Still, the figures CATL has shared are likely best-case results from controlled tests, according to Xing Lei, a U.S.-based independent analyst of the Chinese auto industry. They serve as reference points that one should “take a grain of salt with,” Xing says. How those EVs perform in the real world will depend on a range of factors, including how customers use them.

Storing more energy

Over the past decade, CATL has spent nearly 10 billion yuan ($1.4 billion) and put more than 300 staff onto developing sodium-ion batteries, according to the company.

CATL put its first sodium-ion batteries into a Chery-manufactured car in 2023. Those vehicles had a range of just 170 kilometers and sold poorly, however, according to an analysis by the Shenzhen-based Starting Point Research Institute.

CATL's Naxtra battery up close in glass case at a 2025 Beijing expo

The Naxtra sodium-ion battery relies on abundant sodium rather than lithium to achieve improved winter performance.

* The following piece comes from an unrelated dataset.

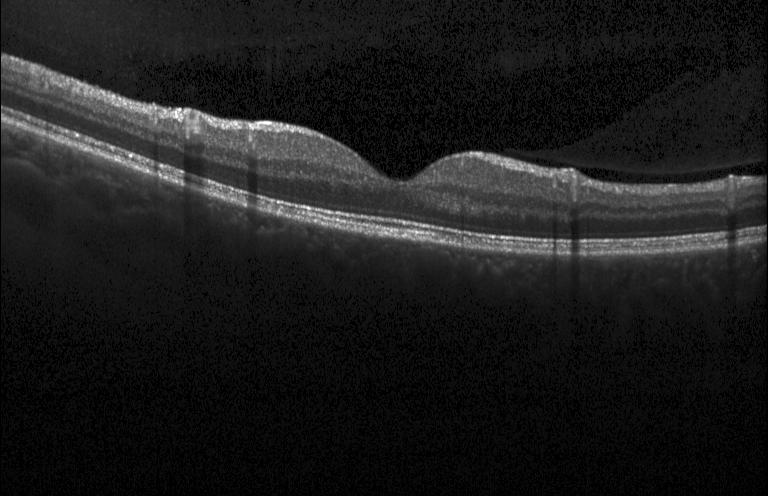

Optical coherence tomography scan. This B-scan demonstrates no evidence of choroidal neovascularization, diabetic macular edema, or drusen.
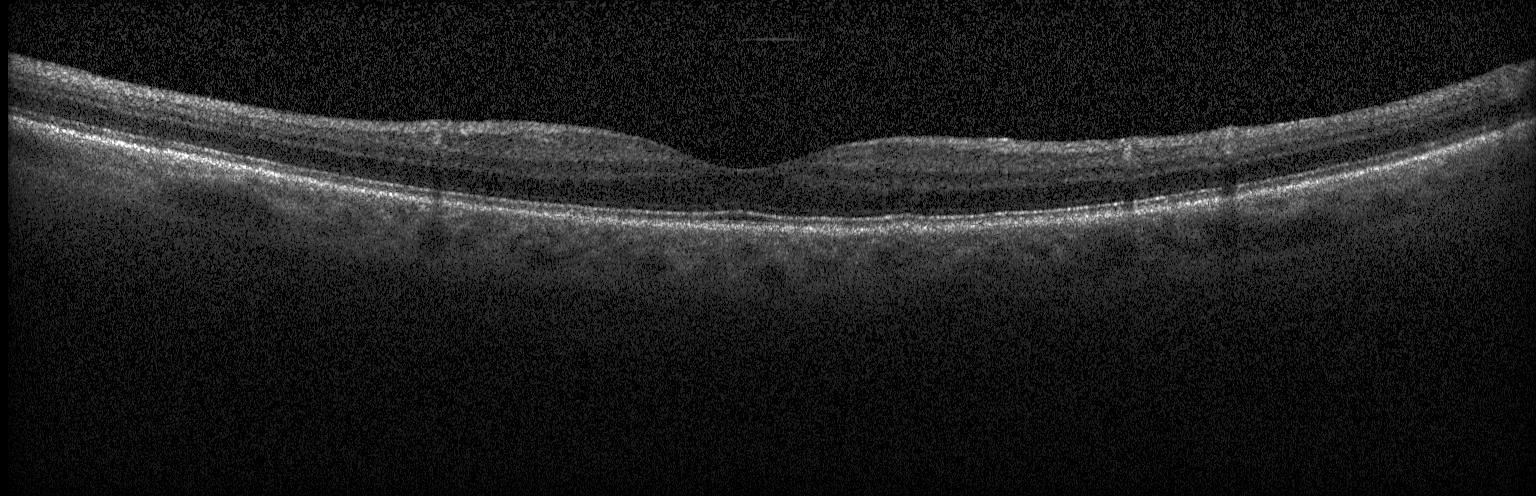

SD-OCT, OCT line scan.
Impression: no CNV, no DME, and no drusen.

Chan Long Hei/Bloomberg via Getty Images

But the newly announced model is expected to have a 400-kilometer range on the China Light-Duty Vehicle Test Cycle (CLTC), a lab test, thanks to Naxtra’s improved energy density. CLTC lab-test figures often come in higher than U.S. Environmental Protection Agency range ratings, and drivers may see less range in the real world. The figure provided by CATL is up to 175 watt-hours per kilogram, which represents roughly 90 percent of the energy density of current LFP batteries.

Rajpura calls the number “the upper commercial boundary” of current sodium-ion technology. Liu calls it “a strong number” that suggests that sodium-ion batteries are becoming practical for shorter-range, city-focused cars.

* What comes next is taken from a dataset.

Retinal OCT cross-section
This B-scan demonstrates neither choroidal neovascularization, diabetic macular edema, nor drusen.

CATL’s cell-to-pack system also boosts energy density by putting battery cells directly into a pack instead of bundling them into separate modules first, which cuts extra material and weight, says Chen Shan, an analyst at energy research company Rystad Energy.

While sodium is abundant, the young supply chain means manufacturing these batteries is currently about 30 percent more expensive than making comparable lithium-ion batteries in China, realistically pushing mass production toward the end of this decade, Xing says.

If the car performs well at low temperatures without costing a premium, sodium-ion technology could find a foothold in colder regions, says Phate Zhang, founder of the Shanghai-based EV news outlet CnEVPost. “If not, it may remain a niche chemistry for now,” he says.